We find the fifth Coleman factor, whether the injury would have occurred if the
patient had not sought treatment, also favors OLOL. Undoubtedly, if Mr. Cook had not
sought treatment at OLOL, the retractor bolt would not have fallen into his chest during
the valve replacement surgery. Mr. Cook's injury occurred during the treatment that he
purposefully entered the hospital to undergo. Lastly, whether the tort alleged was
intentional, does not have relevance to the present matter, and we need not consider
the sixth Coleman factor.
After considering these factors and applying them to the facts of this case, we
find that the plaintiffs' allegation that OLOL failed to " properly maintain" the Cosgrove
Valve Retractor System used in Mr. Cook's surgery necessarily fails within the definition
of " malpractice" under the LMMA. The act alleged by the plaintiffs constitutes an
unintentional tort ... based on health care or professional services rendered, or which
should have been rendered, by a health care provider, to a patient ... in the training or
supervision of health care providers[.]" LSA- R. S. 40: 1231. 1A( 13).
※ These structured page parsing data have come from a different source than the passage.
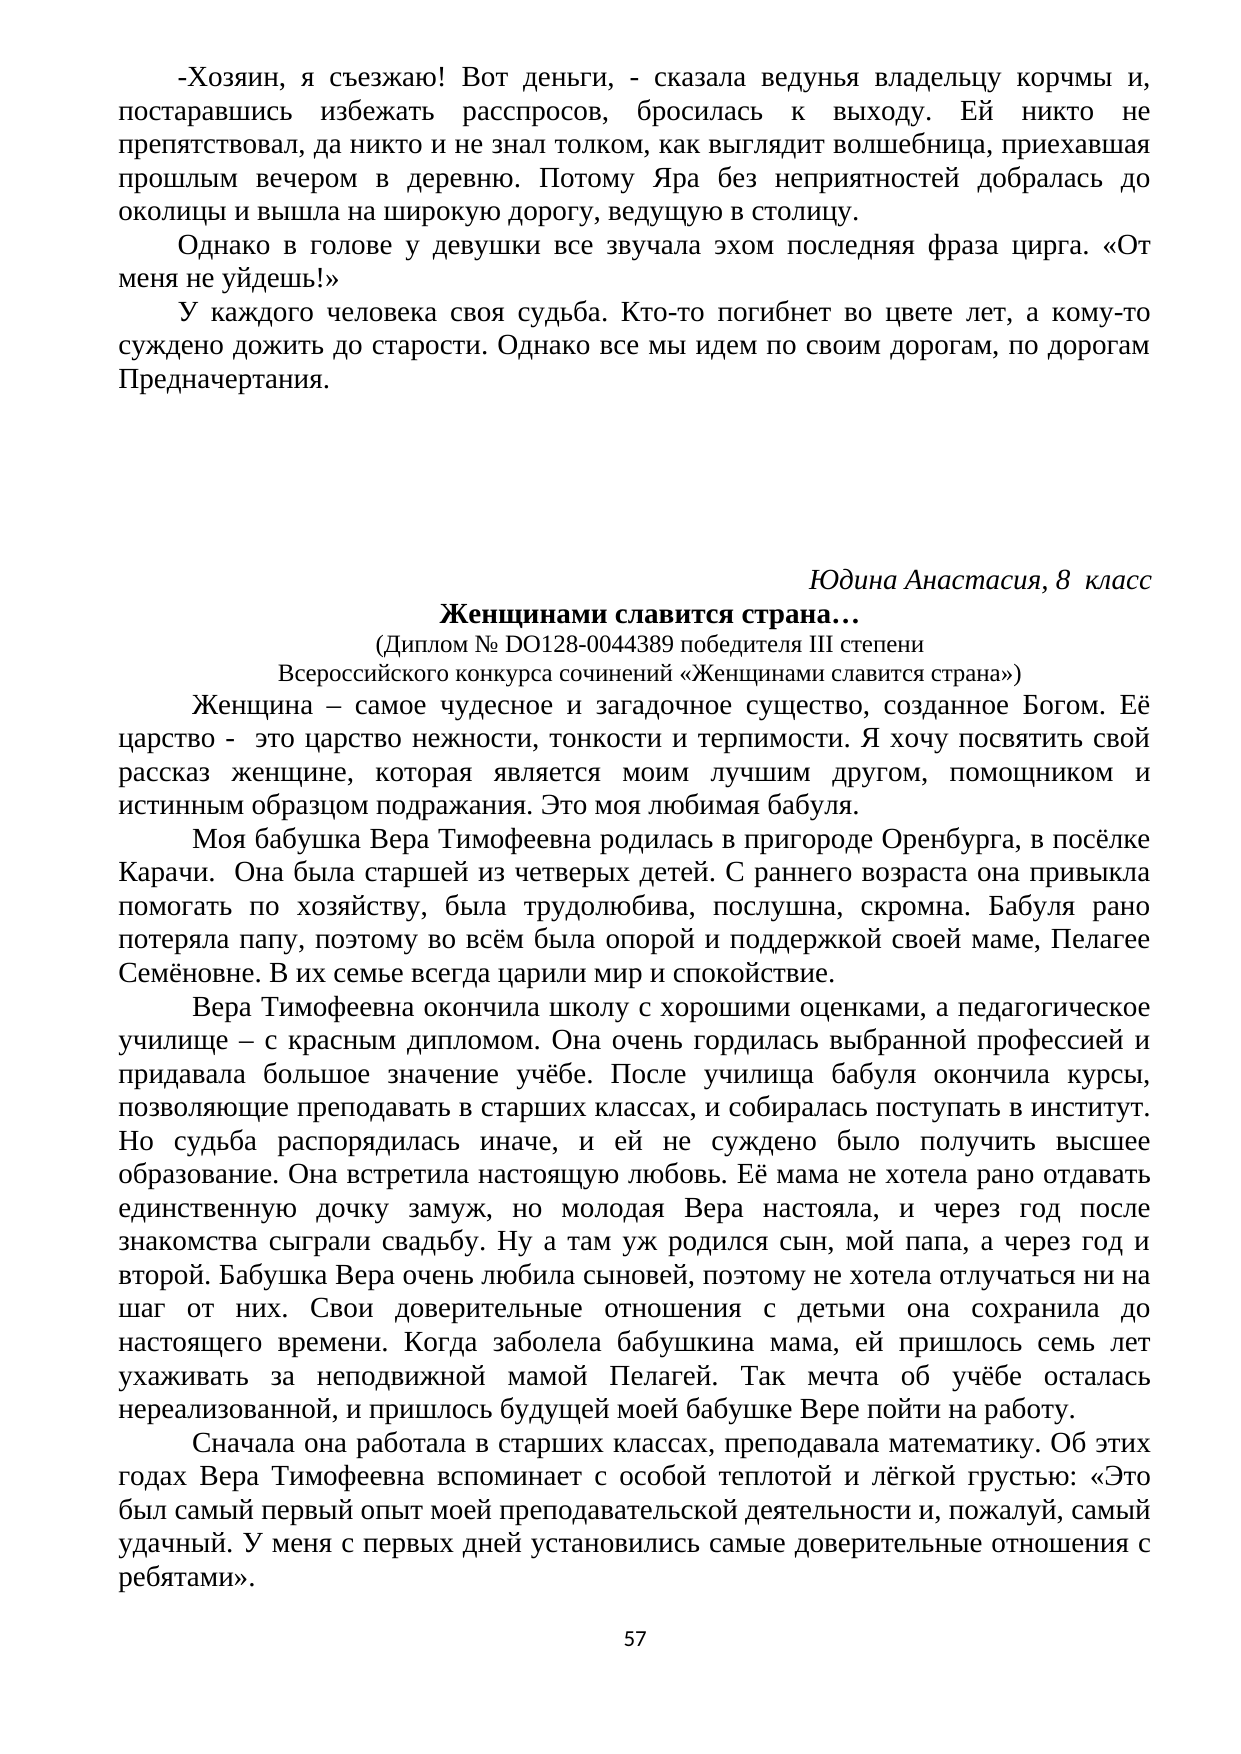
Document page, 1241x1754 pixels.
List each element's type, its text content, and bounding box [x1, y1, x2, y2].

text Женщина – самое чудесное и загадочное существо, созданное Богом. Её царство - это царство нежности, тонкости и терпимости. Я хочу посвятить свой рассказ женщине, которая является моим лучшим другом, помощником и истинным образцом подражания. Это моя любимая бабуля. [118, 687, 1152, 821]
text Вера Тимофеевна окончила школу с хорошими оценками, а педагогическое училище – с красным дипломом. Она очень гордилась выбранной профессией и придавала большое значение учёбе. После училища бабуля окончила курсы, позволяющие преподавать в старших классах, и собиралась поступать в институт. Но судьба распорядилась иначе, и ей не суждено было получить высшее образование. Она встретила настоящую любовь. Её мама не хотела рано отдавать единственную дочку замуж, но молодая Вера настояла, и через год после знакомства сыграли свадьбу. Ну а там уж родился сын, мой папа, а через год и второй. Бабушка Вера очень любила сыновей, поэтому не хотела отлучаться ни на шаг от них. Свои доверительные отношения с детьми она сохранила до настоящего времени. Когда заболела бабушкина мама, ей пришлось семь лет ухаживать за неподвижной мамой Пелагей. Так мечта об учёбе осталась нереализованной, и пришлось будущей моей бабушке Вере пойти на работу. [118, 989, 1152, 1425]
text Юдина Анастасия, 8 класс [118, 562, 1152, 596]
text У каждого человека своя судьба. Кто-то погибнет во цвете лет, а кому-то суждено дожить до старости. Однако все мы идем по своим дорогам, по дорогам Предначертания. [118, 294, 1152, 394]
text Сначала она работала в старших классах, преподавала математику. Об этих годах Вера Тимофеевна вспоминает с особой теплотой и лёгкой грустью: «Это был самый первый опыт моей преподавательской деятельности и, пожалуй, самый удачный. У меня с первых дней установились самые доверительные отношения с ребятами». [118, 1425, 1152, 1592]
text (Диплом № DО128-0044389 победителя III степени [118, 629, 1152, 658]
text -Хозяин, я съезжаю! Вот деньги, - сказала ведунья владельцу корчмы и, постаравшись избежать расспросов, бросилась к выходу. Ей никто не препятствовал, да никто и не знал толком, как выглядит волшебница, приехавшая прошлым вечером в деревню. Потому Яра без неприятностей добралась до околицы и вышла на широкую дорогу, ведущую в столицу. [118, 59, 1152, 227]
text Однако в голове у девушки все звучала эхом последняя фраза цирга. «От меня не уйдешь!» [118, 227, 1152, 294]
text Женщинами славится страна… [118, 596, 1152, 629]
text Всероссийского конкурса сочинений «Женщинами славится страна») [118, 658, 1152, 687]
text Моя бабушка Вера Тимофеевна родилась в пригороде Оренбурга, в посёлке Карачи. Она была старшей из четверых детей. С раннего возраста она привыкла помогать по хозяйству, была трудолюбива, послушна, скромна. Бабуля рано потеряла папу, поэтому во всём была опорой и поддержкой своей маме, Пелагее Семёновне. В их семье всегда царили мир и спокойствие. [118, 821, 1152, 989]
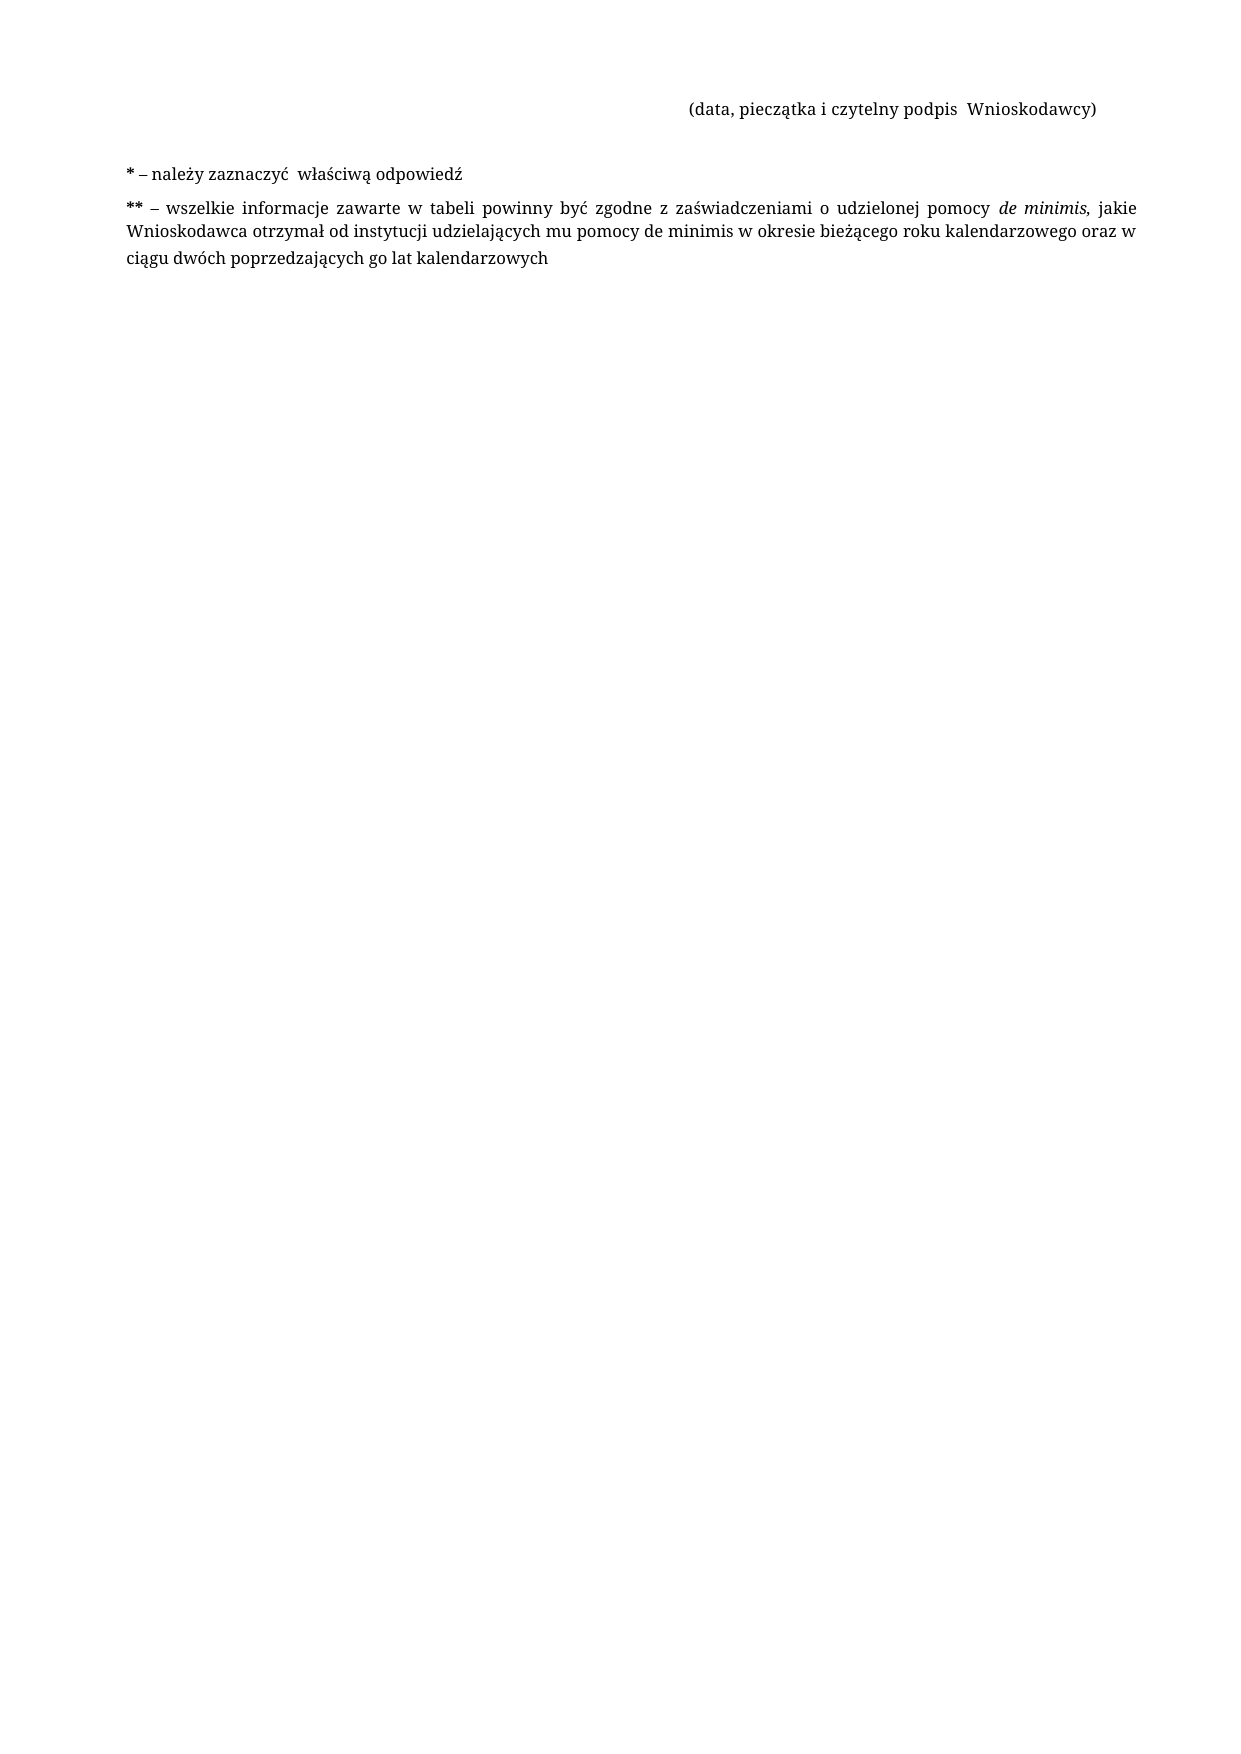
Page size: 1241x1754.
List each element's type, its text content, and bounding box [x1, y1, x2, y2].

text * – należy zaznaczyć właściwą odpowiedź [126, 163, 1137, 186]
text (data, pieczątka i czytelny podpis Wnioskodawcy) [126, 97, 1137, 120]
text ** – wszelkie informacje zawarte w tabeli powinny być zgodne z zaświadczeniami o udzielonej pomocy de minimis, jakie Wnioskodawca otrzymał od instytucji udzielających mu pomocy de minimis w okresie bieżącego roku kalendarzowego oraz w ciągu dwóch poprzedzających go lat kalendarzowych [126, 197, 1137, 270]
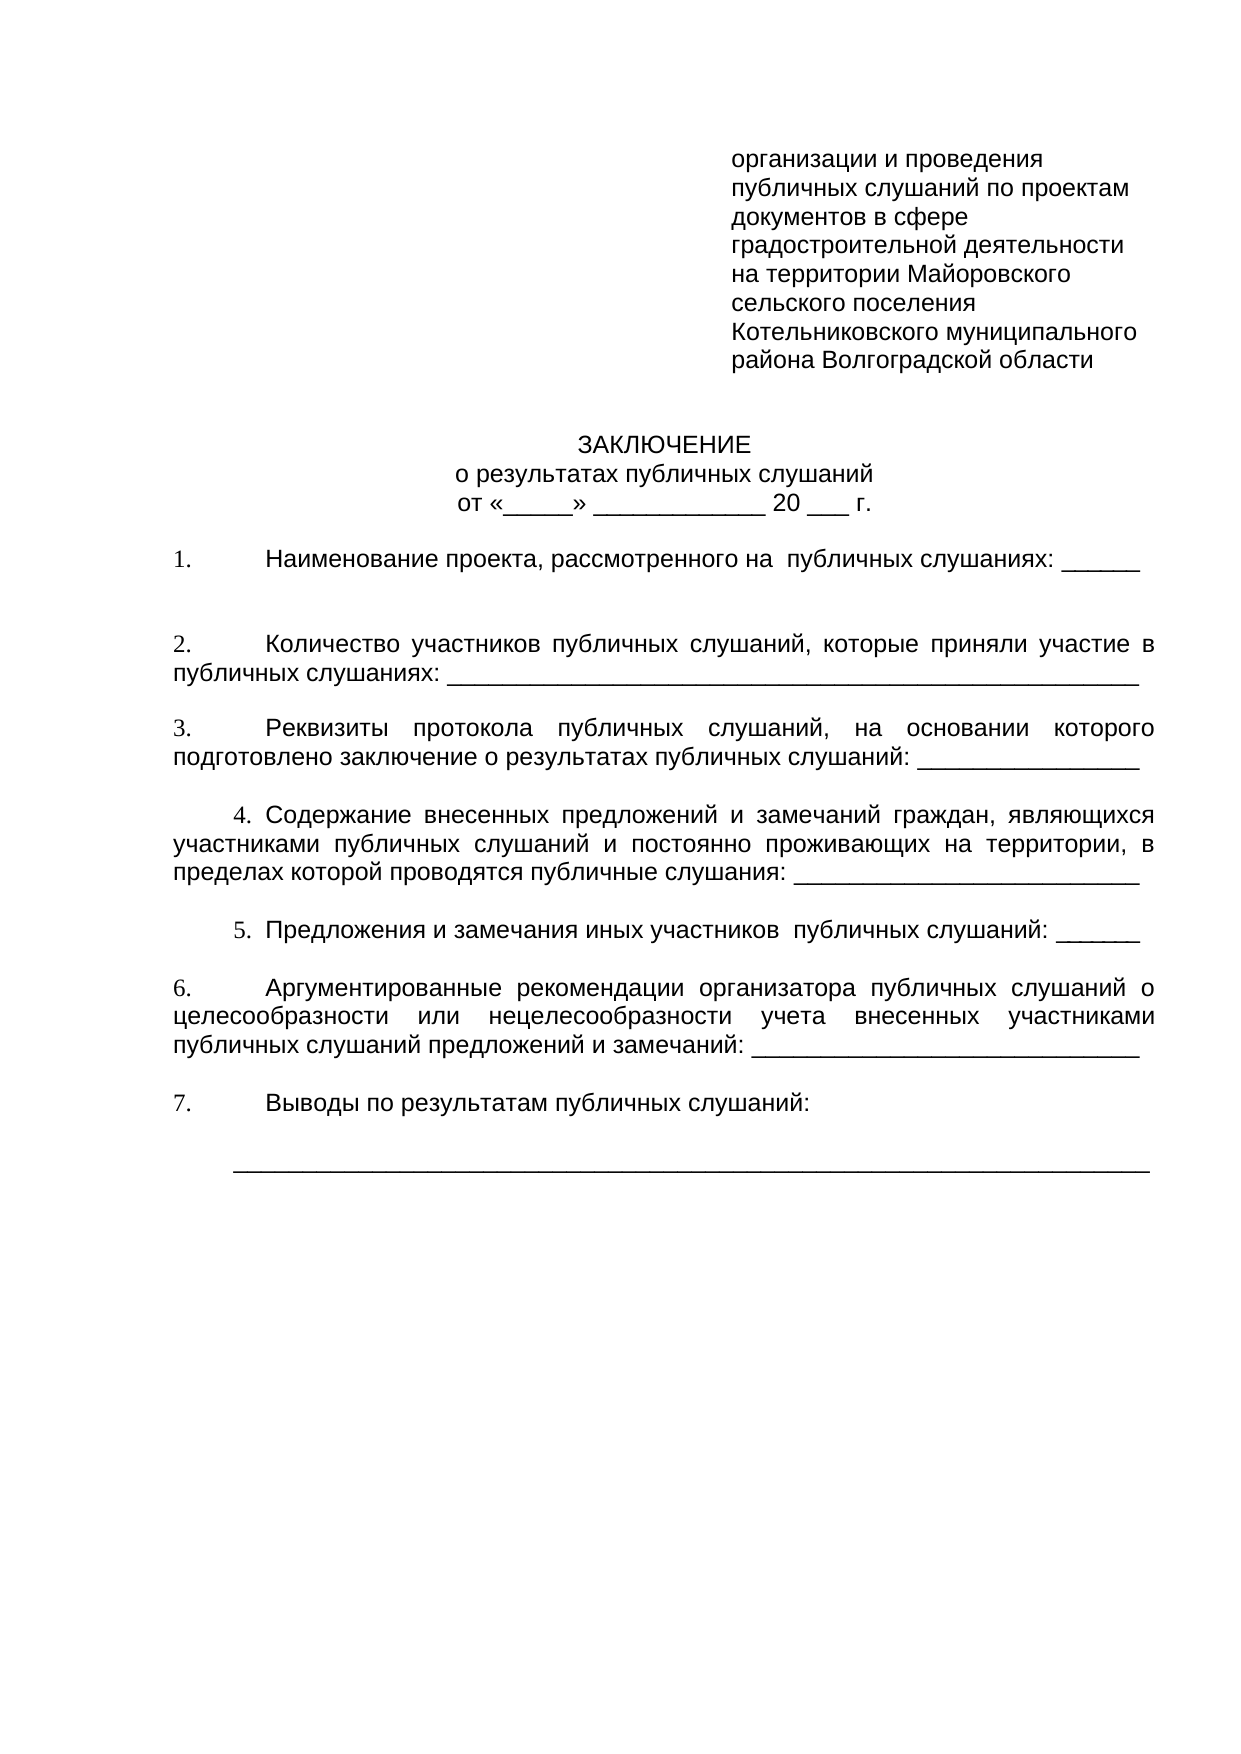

Having decided that the plaintiffs' claim against OLOL falls within the ambit of
the LMMA to the exclusion of the codal articles regarding interruption of prescription
and relation -back principles, we next determine whether the plaintiffs' claim is
prescribed. Similar to Cook 1, the plaintiffs' claim against OLOL was filed nearly six
years after the July 20, 2012 surgery. Prescription was evident on the face of the
pleadings, and the plaintiffs failed to present evidence to show that the action was not
prescribed. Therefore, the plaintiffs' claim against OLOL is prescribed according to the
prescriptive periods set forth for medical malpractice actions in LSA- R. S. 9: 5628A, and
12 we find no error by the trial court in sustaining OLOL's exception of prescription. 16 Further, considering the above, we deny as moot the answer to the appeal filed by the plaintiffs on behalf of Dr. Rigby and LAMMTCO.
CONCLUSION
For these reasons, we affirm the July 23, 2019 judgment of the trial court,
which sustained OLOL's exception of prescription and dismissed the claims of the
plaintiffs. Additionally, the answer to the appeal is denied. All costs of this appeal are
assessed to plaintiffs, William Cook and Renee Soileau.
JUDGMENT AFFIRMED; ANSWER TO APPEAL DENIED.
16 Additionally, we need not address the January 31, 2019 judgment of the trial court, which sustained OLOL's exception of prematurity, as the plaintiffs' claim against OLOL is prescribed.